Bertanding di kelas pra cadet, para atlet cilik ini tampil percaya diri dan sukses meraih total 12 medali, terdiri dari 9 emas dan 2 perak pada nomor kyorugi, serta 1 emas dari nomor poomsae.
Prestasi tersebut merupakan hasil latihan disiplin dan pembinaan berkelanjutan di Taekwondo Garuda Club.

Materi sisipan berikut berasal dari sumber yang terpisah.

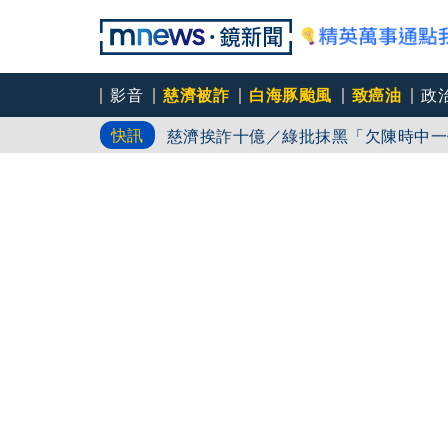
影音
慈濟被詐
白海豚颱風
致癌油
政
白海豚路徑又南修！ 海警範圍擴增到
快訊
慈濟挨詐十億／綠批抹黑「欠陳時中一
吳秀華家族又生波 前台東縣長蓋安養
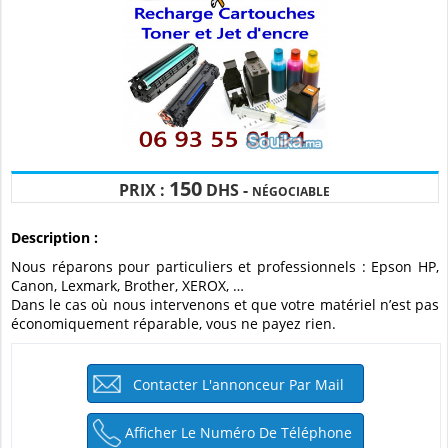
150
PRIX :
DHS -
NÉGOCIABLE
Description :
Nous réparons pour particuliers et professionnels : Epson HP,
Canon, Lexmark, Brother, XEROX, …
Dans le cas où nous intervenons et que votre matériel n’est pas
économiquement réparable, vous ne payez rien.
Contacter L'annonceur Par Mail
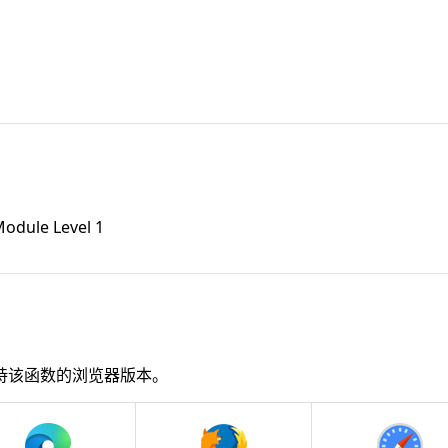
odule Level 1
持该函数的浏览器版本。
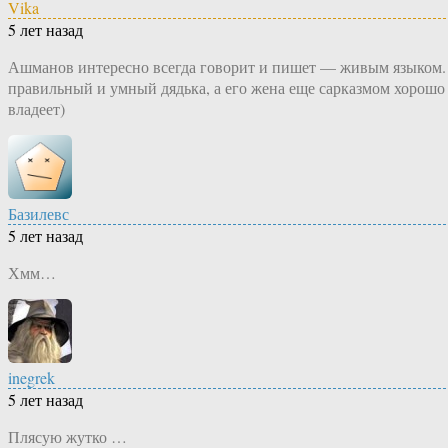
Vika
5 лет назад
Ашманов интересно всегда говорит и пишет — живым языком.
правильный и умный дядька, а его жена еще сарказмом хорошо
владеет)
Базилевс
5 лет назад
Хмм…
inegrek
5 лет назад
Плясую жутко …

Selain teknik bertanding, para atlet juga dibekali nilai sportivitas, keberanian, dan kepercayaan diri sejak dini.
Kebanggaan turut dirasakan para orang tua. Ny. Tati, salah satu orang tua atlet, mengaku terharu melihat anaknya mampu berdiri di podium internasional. Baginya, prestasi ini bukan semata soal medali, tetapi tentang proses dan keberanian anak untuk bermimpi.
Hal serupa diungkapkan Ny. Handayani, yang menilai kejuaraan ini menjadi pengalaman berharga bagi anak-anak. “Ini prestasi yang sangat baik. Anak-anak belajar disiplin, tanggung jawab, dan percaya pada kemampuan sendiri,” ujarnya.
Kejuaraan IISTC III 2025 sendiri diikuti 2.552 atlet dari 12 provinsi, serta peserta mancanegara, termasuk 25 atlet asal Filipina dan taekwondoin dari India. Mereka bertanding di berbagai kategori usia, mulai dari pra cadet hingga senior, mempertandingkan nomor kyorugi dan poomsae.
Bagi 12 murid SDN Tangerang 1, podium internasional ini bukan akhir perjalanan. Ia menjadi awal cerita, bahwa mimpi besar bisa tumbuh dari sekolah dasar, dari latihan sederhana, dan dari keberanian untuk mencoba.